Music that compels also comes in Prokofiev's "Romeo and Juliet." And thank you, Los Angeles Ballet, for giving us one of your proudest offerings.
This time, though, it was not the well-known Kenneth MacMillan production but an earlier one by Sir Frederick Ashton (1955), staged to perfection by Peter Schaufuss, and delivering the moment-to-moment bond that is the best news for full-length ballets. Not just irresistible love scenes but the liveliest dueling feats, family and social conflicts, turns of fate and, of course innocent tragedy.
Always in this Prokofiev masterwork it's the score that nails you to Shakespeare's incandescent tale of star-cross'd lovers -- each turn in it a dynamic musical inspiration that guides a choreographer.

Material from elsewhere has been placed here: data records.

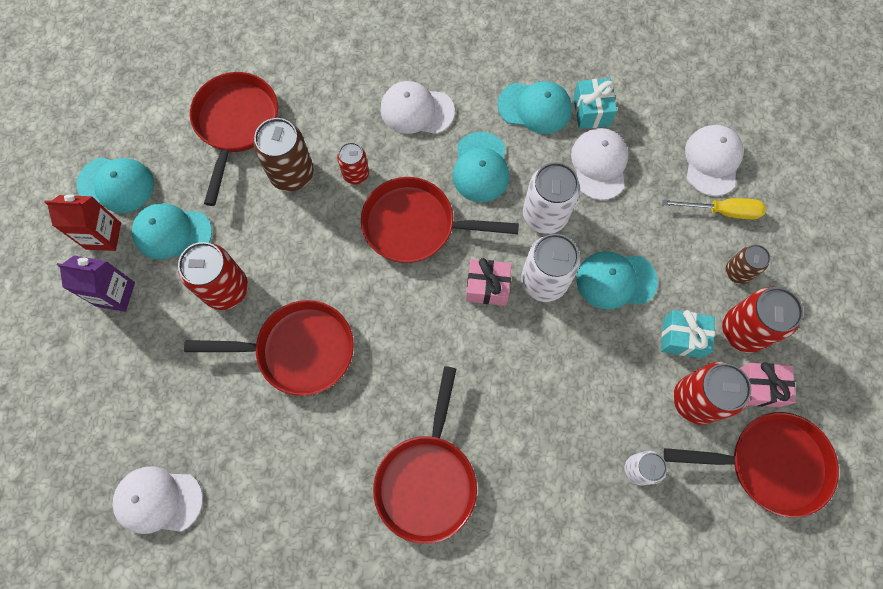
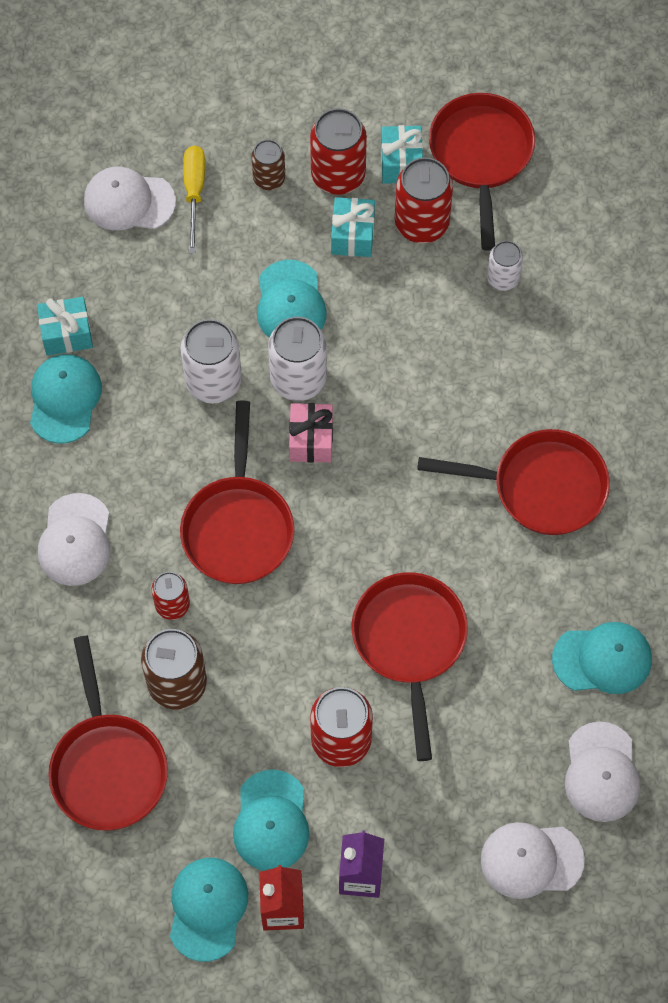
camera: 95 degrees left, 5 degrees down
(236, 124) = (108, 767): red pan -> red pan turned 105 degrees counterclockwise
(480, 167) = (153, 457): turquoise cap -> turquoise cap (602, 659)
(599, 164) = (141, 323): white cap -> white cap (531, 860)
(758, 387) = (401, 163): pink gift -> turquoise gift

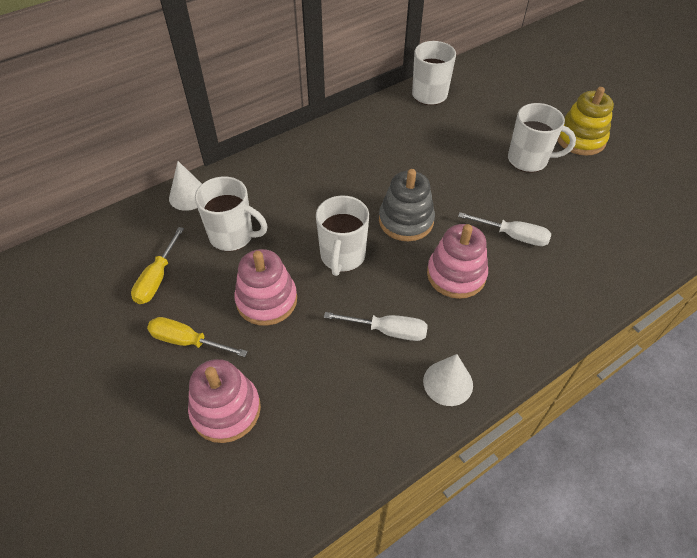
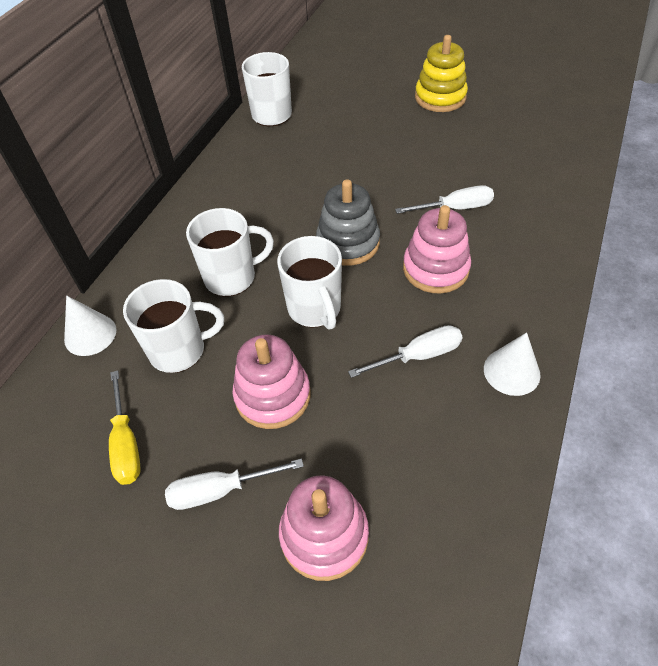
camera: 30 degrees left, 0 degrees up
(187, 341) = (220, 490): yellow screwdriver -> white screwdriver
(529, 160) = (412, 135): white mug -> white mug (232, 277)

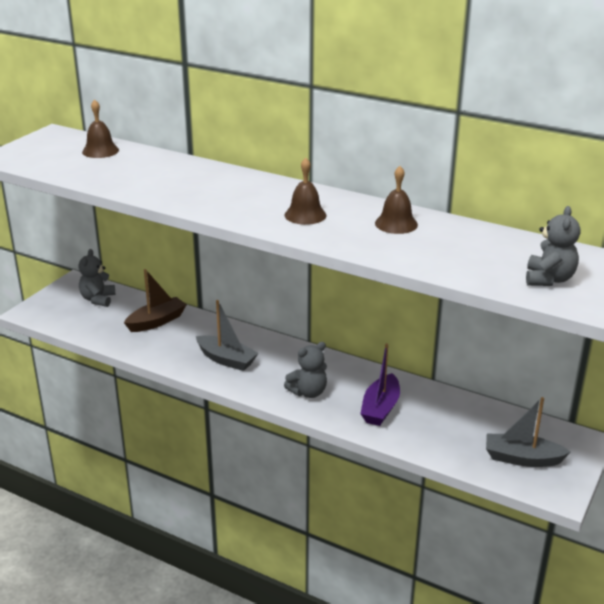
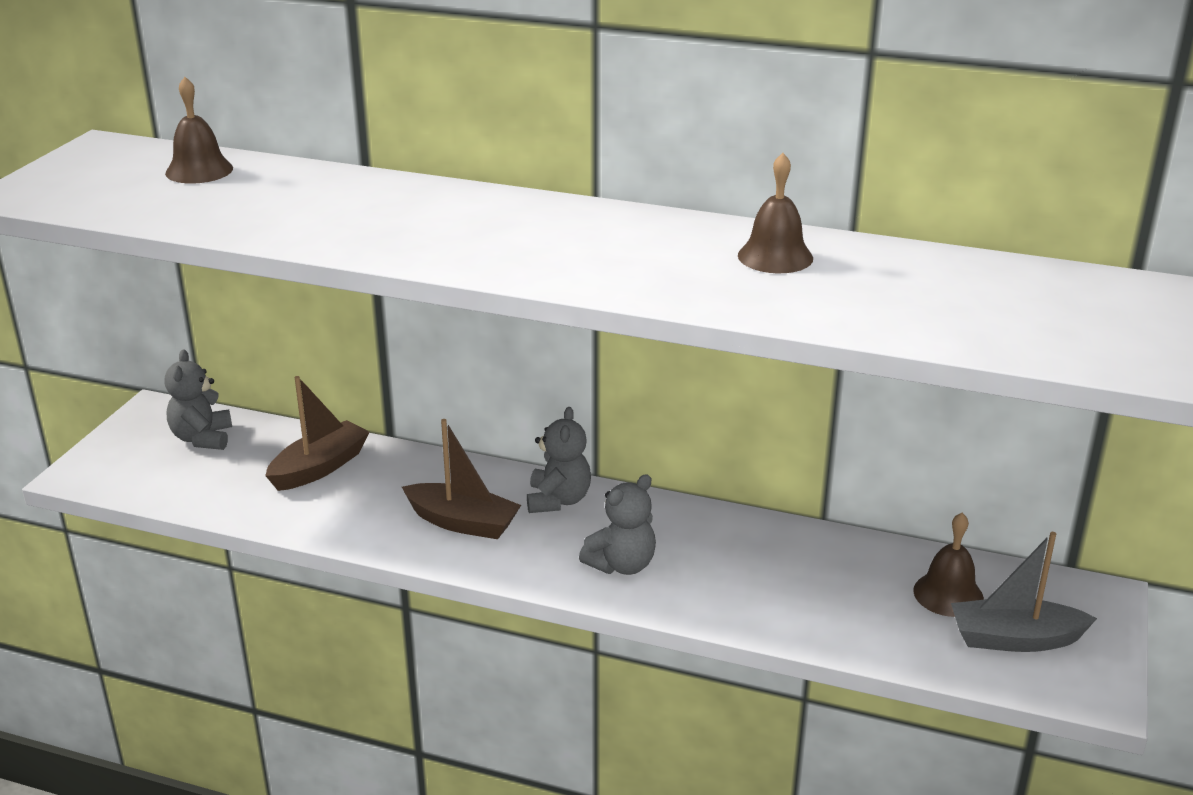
camera: 10 degrees left, 0 degrees up
(226, 360) = (462, 522): grey boat -> brown boat
(305, 215) = (612, 254): brown bell -> brown bell (948, 594)
(380, 408) = (753, 579): purple boat -> none
(549, 279) = (1074, 329): grey teddy bear -> grey teddy bear (558, 500)

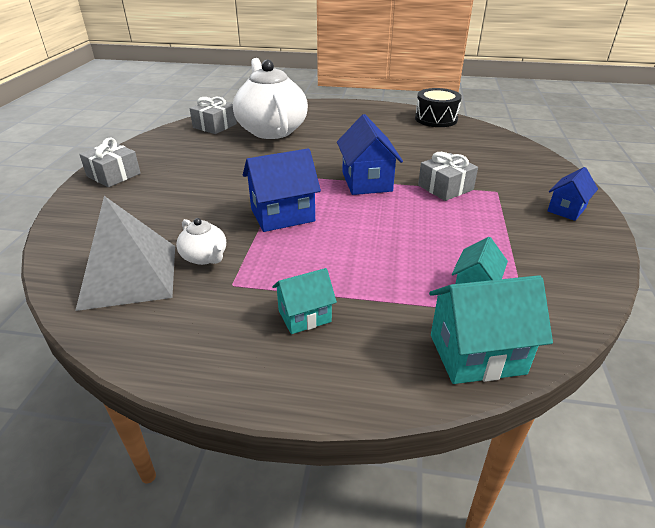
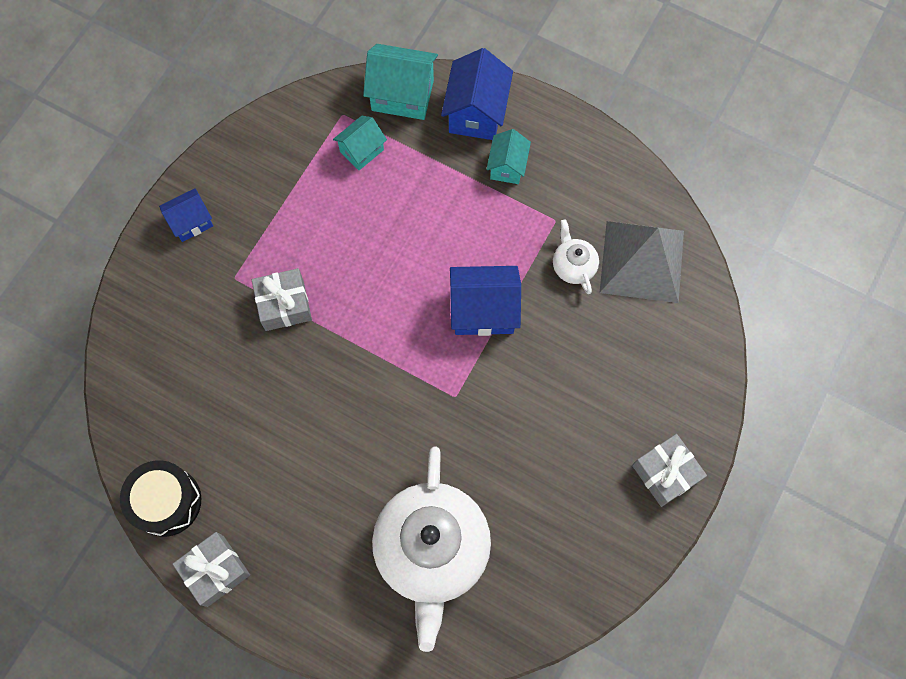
camera: 160 degrees left, 35 degrees up
(215, 126) = (515, 599): grey gift -> grey gift (215, 570)
(304, 316) = (507, 166): turquoise house -> turquoise house turned 75 degrees counterclockwise
(367, 182) = (365, 348): blue house -> blue house (476, 113)

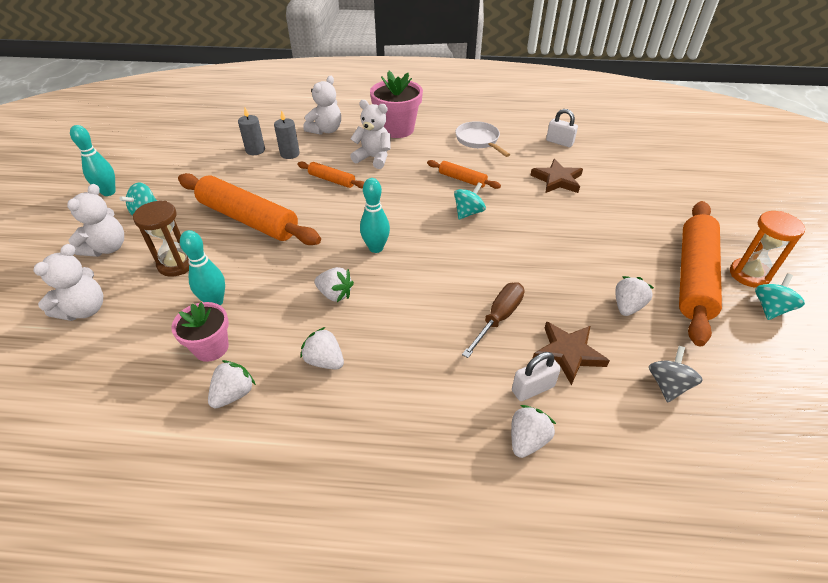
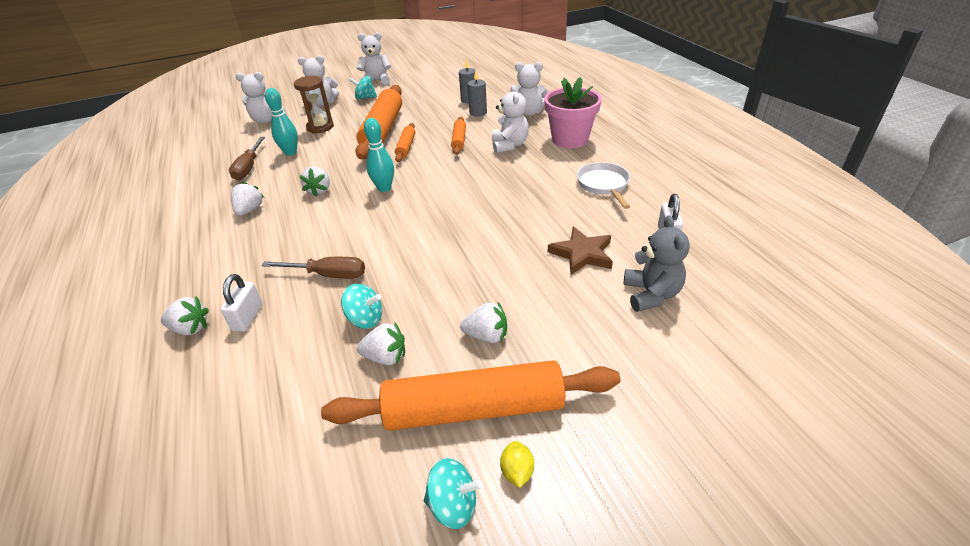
camera: 65 degrees right, 5 degrees down
(108, 192) = (377, 81): turquoise bowling pin -> white teddy bear
(211, 348) = (249, 168): pink flower pot -> brown screwdriver
(234, 394) = (212, 190): white strawberry -> white strawberry (486, 336)
(462, 179) = (521, 197): orange rolling pin -> orange rolling pin (406, 147)
(468, 212) = (470, 216): turquoise spinning top -> turquoise spinning top (365, 319)
(478, 140) = (603, 185): white pan -> white pan turned 45 degrees counterclockwise
(532, 388) = (248, 317): white padlock -> white padlock turned 60 degrees clockwise
(568, 353) = (298, 329): brown star -> none
(615, 171) = (651, 294): none -> grey teddy bear
(667, 385) = (276, 412): grey spinning top -> none
(749, 274) = (517, 471): orange hourglass -> yellow lemon

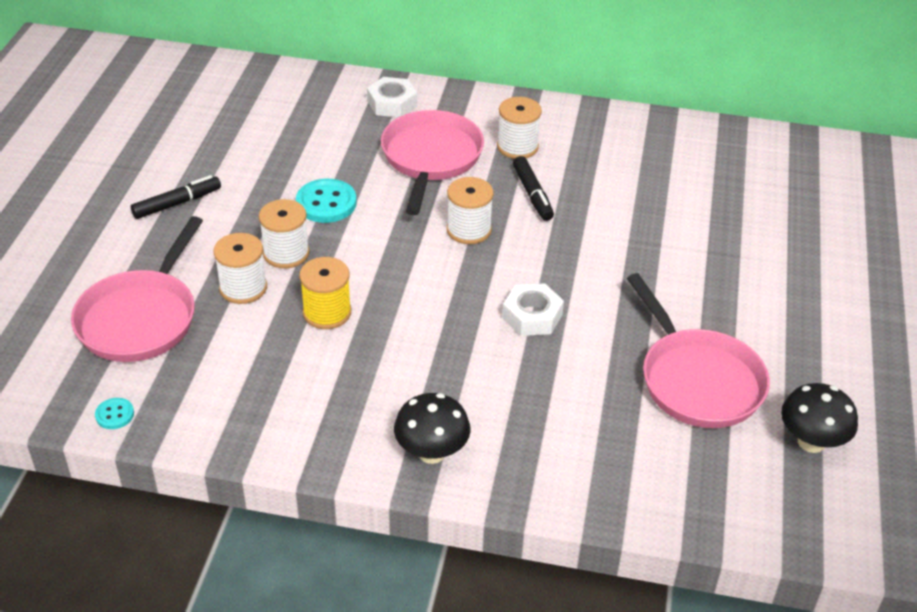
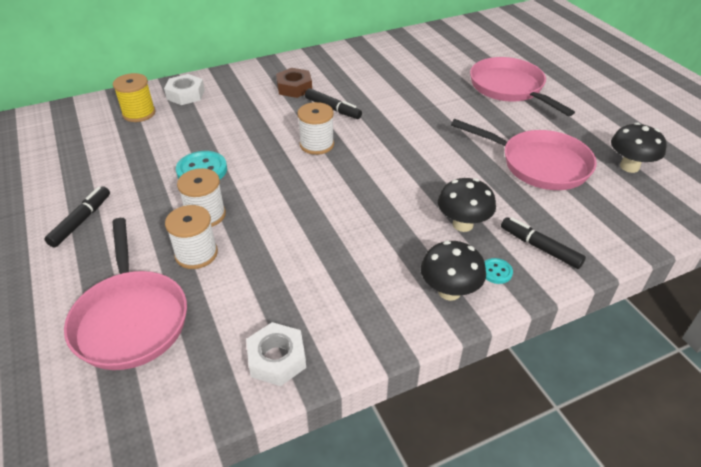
camera: 35 degrees left, 0 degrees up
(114, 414) = (182, 409): turquoise button -> turquoise button (496, 272)
(327, 312) = (277, 239): yellow spool -> yellow spool (139, 113)
(431, 158) = (246, 115): pink pan -> pink pan (509, 88)
(517, 147) = (294, 87): white spool -> brown nut
(524, 397) = (462, 224): none -> black mushroom
(532, 316) = (411, 175): white nut -> white nut (277, 359)
(577, 466) = (540, 247): none -> black marker

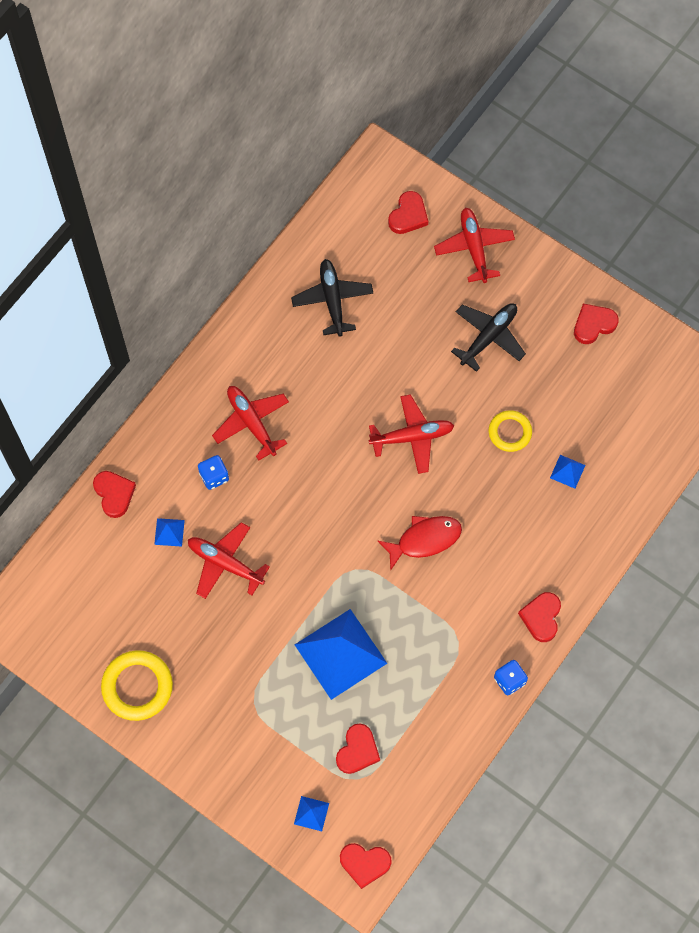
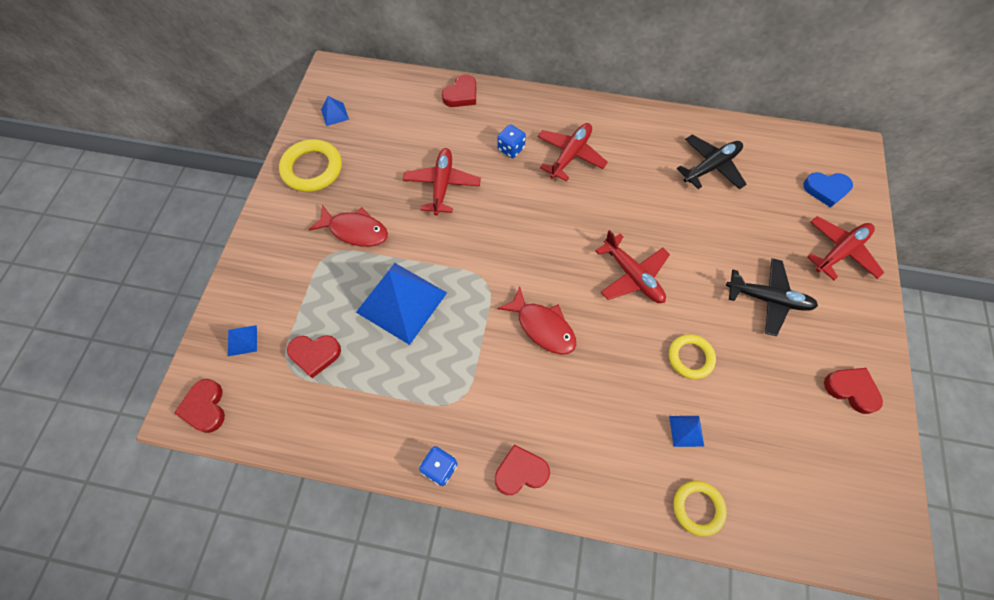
camera: 65 degrees right, 5 degrees down
(169, 532) = (449, 139): blue pyramid -> blue pyramid (334, 114)
(238, 669) = (355, 230): none -> red fish
(408, 215) = (826, 189): red heart -> blue heart
(627, 497) = (698, 508): none -> yellow ring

Here, Allyssa Bross was a sweet girl of a Juliet, disarmingly open-faced and joyous, with Kenta Shimizu, a passionate Romeo who could be more so if not so instilled with that certain classroom studied-ness he works to lose.
One thing MacMillan's staging offers, though, over this one, is a balcony for Juliet to reach from and steps for her to climb (programmed precisely in the score), and a more illustrative setting for the love scene -- rather than this, which is played out on a single level and without those delirious lifts.
Who could ever forget Alessandra Ferri in the balcony pas de deux, her arms twining over the railing like tendrils, her voluptuously supple spine, her dove-shaped arches all stretched to the max in rapturous explosion?
But others in the cast danced with full-out energy -- especially Magnus Christoffersen, a springy, boyish Benvolio with open, fly-away brashness. The directors' son, though, Erik Thordal-Christensen, looks like a better spot for him would be in the corps than dancing Paris, a leading role. (I even shudder to think how hard a fate it is to have your career choice ordained by birthright.)
And then there is the Barak Ballet, which had an evening at the Wallis, again showcasing works by its director Melissa Barak -- both of them unfailingly tasteful and pretty, if not especially memorable. What you see is a dedication to the idea that "everything is beautiful at the ballet." Indeed, it is: the form, the line, the extension of tapering, turned-out limbs in controlled balanced motion, evolving in ever-more lovely configurations.
But the lady is really a one-woman operation. A prodigious one. She knows how to network, to organize, to attract high-level dancers for her twice-a-year (but gradually expanding) performances. In addition to her own choreography she presents others, the last notable one by Pascal Rioult, whose marvelous "Wien" she intends to bring back.
One curiosity in the current roster is Allynne Noelle, formerly a principal with LAB, as was Barak herself a few years ago. But the most promising addition is Jessica Gadzinski, a dancer with a certain spunk and character that adds greatly.